┏━━

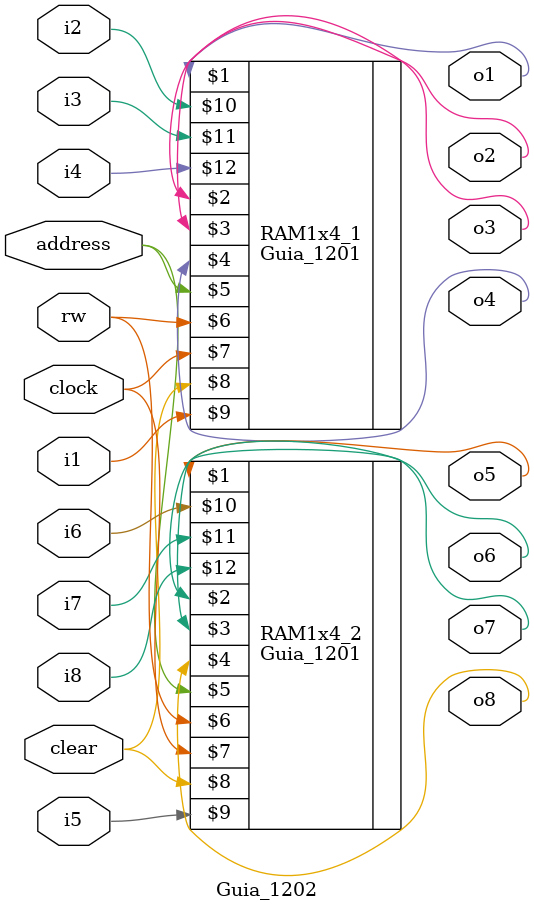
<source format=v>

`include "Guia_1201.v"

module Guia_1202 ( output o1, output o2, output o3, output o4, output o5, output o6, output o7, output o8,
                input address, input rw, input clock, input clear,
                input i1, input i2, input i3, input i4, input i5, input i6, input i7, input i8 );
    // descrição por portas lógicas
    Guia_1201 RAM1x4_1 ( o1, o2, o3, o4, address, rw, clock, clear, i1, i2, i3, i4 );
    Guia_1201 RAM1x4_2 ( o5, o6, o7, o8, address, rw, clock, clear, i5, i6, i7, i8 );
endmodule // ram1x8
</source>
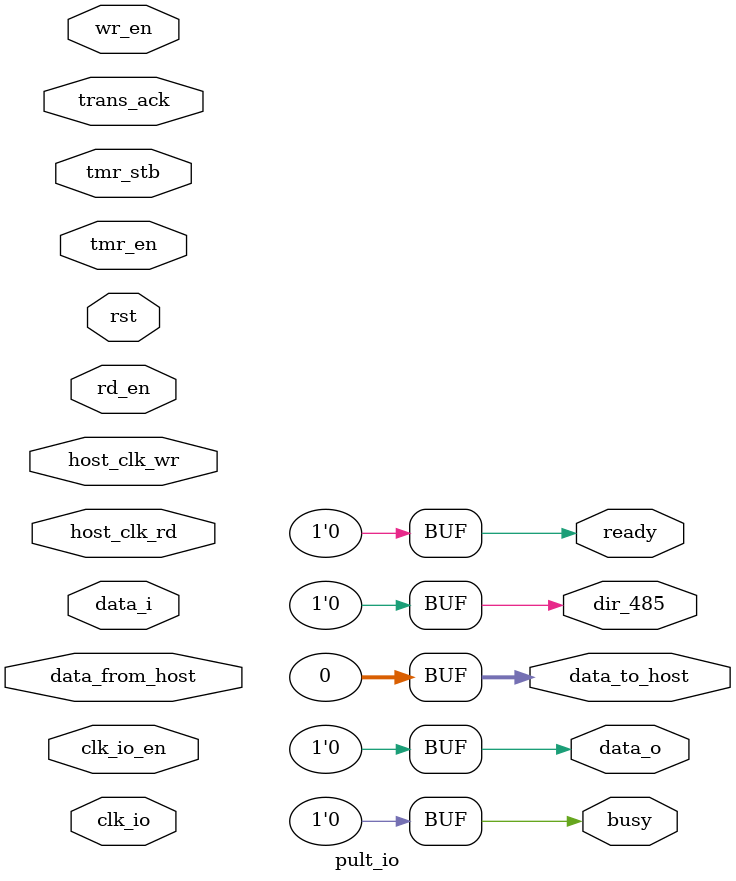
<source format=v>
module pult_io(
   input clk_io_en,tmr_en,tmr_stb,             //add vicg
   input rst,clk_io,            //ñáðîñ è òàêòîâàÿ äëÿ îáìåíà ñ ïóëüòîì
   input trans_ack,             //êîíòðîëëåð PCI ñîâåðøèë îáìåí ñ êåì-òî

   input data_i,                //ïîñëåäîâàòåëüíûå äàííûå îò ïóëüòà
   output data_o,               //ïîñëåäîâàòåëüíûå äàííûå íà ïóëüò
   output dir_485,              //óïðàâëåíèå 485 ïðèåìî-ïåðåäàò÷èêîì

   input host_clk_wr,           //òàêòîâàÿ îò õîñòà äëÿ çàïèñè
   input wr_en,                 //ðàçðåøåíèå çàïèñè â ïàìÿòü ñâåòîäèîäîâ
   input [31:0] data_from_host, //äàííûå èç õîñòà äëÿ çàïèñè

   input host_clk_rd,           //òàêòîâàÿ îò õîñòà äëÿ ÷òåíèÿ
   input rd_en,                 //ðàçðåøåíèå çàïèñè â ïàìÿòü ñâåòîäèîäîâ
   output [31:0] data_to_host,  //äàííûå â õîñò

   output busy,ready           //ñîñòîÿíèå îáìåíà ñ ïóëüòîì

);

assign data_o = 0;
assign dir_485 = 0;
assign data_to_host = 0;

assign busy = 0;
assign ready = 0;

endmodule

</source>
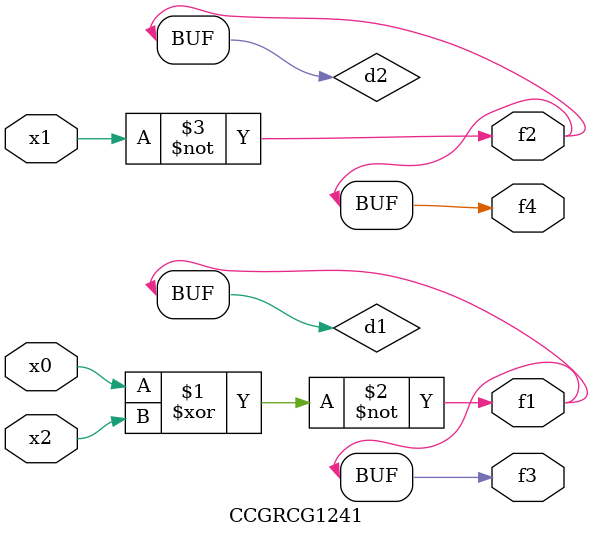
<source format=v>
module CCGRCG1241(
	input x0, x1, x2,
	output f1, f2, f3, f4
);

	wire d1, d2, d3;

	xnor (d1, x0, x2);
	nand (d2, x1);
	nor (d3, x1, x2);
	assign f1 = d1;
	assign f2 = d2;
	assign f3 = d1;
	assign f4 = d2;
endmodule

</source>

┗━━

**Exercise instructions**. Retype exactly the span of lines from the one with "module Guia_1202 ( output" through the one with "i2, i3, i4 );"; include both ends and omit the rest of the material.

**Answer box**.
module Guia_1202 ( output o1, output o2, output o3, output o4, output o5, output o6, output o7, output o8,
                input address, input rw, input clock, input clear,
                input i1, input i2, input i3, input i4, input i5, input i6, input i7, input i8 );
    // descrição por portas lógicas
    Guia_1201 RAM1x4_1 ( o1, o2, o3, o4, address, rw, clock, clear, i1, i2, i3, i4 );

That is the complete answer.